=== Directions ===
Would you please repeat exactly the lines from the one containing "Vacature details" to the end of the records, both included, and leave out the rest?

=== Data to examine ===
--
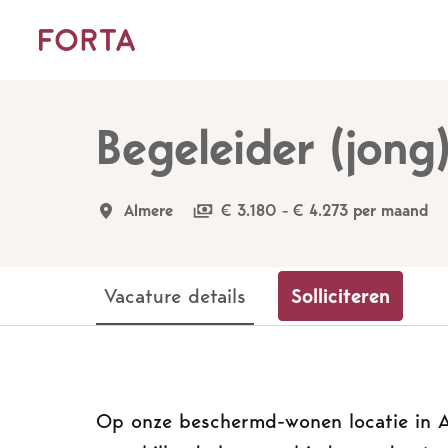
Overslaan
naar
Homepagina
content
Begeleider (jon
Almere
€ 3.180 - € 4.273 per maand
Vacature details
Solliciteren
Op onze beschermd-wonen locatie in A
--
=== Written reply ===
Vacature details
Solliciteren
Op onze beschermd-wonen locatie in A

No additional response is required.